# Any problem with shelf pin holes going all the way through a plywood cabinet



## MrStyle (Aug 30, 2013)

I am in the process of making some built in cabinets and just drilled a series of shelf pin holes in the first base cabinet carcase. Unfortunately, the plywood had a bit of a void where my pin holes ended up so when I sanded - the plywood collapsed a little.










No big deal since I can flip that side so it will never be seen since it will be up against a wall.

My question is - after flipping the board to the other side and using my hole drilling jig, I ended up with the holes pins matching perfectly with the original side - so now I have two holes that go all the way through the board.
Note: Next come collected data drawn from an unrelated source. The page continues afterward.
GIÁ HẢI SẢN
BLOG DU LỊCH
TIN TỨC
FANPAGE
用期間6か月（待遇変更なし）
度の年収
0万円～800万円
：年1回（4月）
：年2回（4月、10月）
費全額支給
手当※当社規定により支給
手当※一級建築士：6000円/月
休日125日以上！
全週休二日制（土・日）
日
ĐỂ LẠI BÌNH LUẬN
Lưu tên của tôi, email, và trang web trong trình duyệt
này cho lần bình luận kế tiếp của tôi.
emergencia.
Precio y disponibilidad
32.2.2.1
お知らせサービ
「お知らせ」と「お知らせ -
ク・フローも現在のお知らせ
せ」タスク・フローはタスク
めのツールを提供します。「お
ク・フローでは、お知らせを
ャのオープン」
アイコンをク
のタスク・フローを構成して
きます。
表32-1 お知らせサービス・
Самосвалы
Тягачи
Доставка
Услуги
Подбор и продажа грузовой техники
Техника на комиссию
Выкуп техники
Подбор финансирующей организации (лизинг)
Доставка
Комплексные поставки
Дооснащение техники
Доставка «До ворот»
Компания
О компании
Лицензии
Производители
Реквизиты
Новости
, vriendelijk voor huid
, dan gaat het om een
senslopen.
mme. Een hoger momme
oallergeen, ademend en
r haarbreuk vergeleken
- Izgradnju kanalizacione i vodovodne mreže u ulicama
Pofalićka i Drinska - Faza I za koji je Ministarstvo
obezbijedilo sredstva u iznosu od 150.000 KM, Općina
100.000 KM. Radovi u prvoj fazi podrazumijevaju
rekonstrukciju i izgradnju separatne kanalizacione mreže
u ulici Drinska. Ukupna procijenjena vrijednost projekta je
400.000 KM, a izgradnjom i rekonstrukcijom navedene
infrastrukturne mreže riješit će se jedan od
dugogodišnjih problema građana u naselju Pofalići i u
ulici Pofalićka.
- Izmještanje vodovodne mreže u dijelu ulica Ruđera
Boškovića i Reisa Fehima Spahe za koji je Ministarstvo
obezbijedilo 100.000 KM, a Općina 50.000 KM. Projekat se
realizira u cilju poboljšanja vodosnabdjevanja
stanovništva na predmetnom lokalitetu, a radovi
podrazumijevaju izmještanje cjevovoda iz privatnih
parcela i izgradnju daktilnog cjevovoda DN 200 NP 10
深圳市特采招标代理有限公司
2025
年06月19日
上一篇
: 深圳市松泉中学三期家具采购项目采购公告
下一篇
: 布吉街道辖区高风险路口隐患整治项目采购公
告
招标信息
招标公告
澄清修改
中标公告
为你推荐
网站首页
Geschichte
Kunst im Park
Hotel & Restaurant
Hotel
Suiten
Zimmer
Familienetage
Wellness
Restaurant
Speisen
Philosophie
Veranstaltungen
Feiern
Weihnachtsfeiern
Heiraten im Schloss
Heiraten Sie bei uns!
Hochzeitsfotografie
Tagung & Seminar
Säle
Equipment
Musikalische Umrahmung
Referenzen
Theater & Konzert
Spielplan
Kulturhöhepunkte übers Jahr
Any issue with this ? I stopped after these 2 holes - so I can recover a few different ways if need be - but anyone see any issue with having holes that line up and therefore are all the way through?

The shelves will not be supporting anything really heavy.

Thanks in advance.


----------



## Loren (May 30, 2008)

I wouldn't worry about it.


----------



## TheFridge (May 1, 2014)

Yup


----------



## AlaskaGuy (Jan 29, 2012)

Redundant answer….......I wouldn't worry about it but maybe reassuring to you.


----------



## Kazooman (Jan 20, 2013)

No reason to worry, but if it bothers you, just plug the originals before you drill the new ones.


----------



## MrRon (Jul 9, 2009)

As long as the pin fits tightly in the hole; no problem. Reason: The vertical component of the load is the weight of the shelf and it's contents divided by 4 (the number of pins). The horizontal component of the load is zero.


----------



## ArtMann (Mar 1, 2016)

You might take note of where you bought your plywood and avoid that source in the future. I once bought a sheet of fairly expensive Birch plywood from Lowes to construct a pair of matching painted bookcases. After ripping the pieces to width, I started to cut 1/4 inch dadoes for the shelves. The inner layers were so rotten that the material just fell apart. Nowadays, I hesitate to buy any sheet goods from a big box store, no matter what they look like.


----------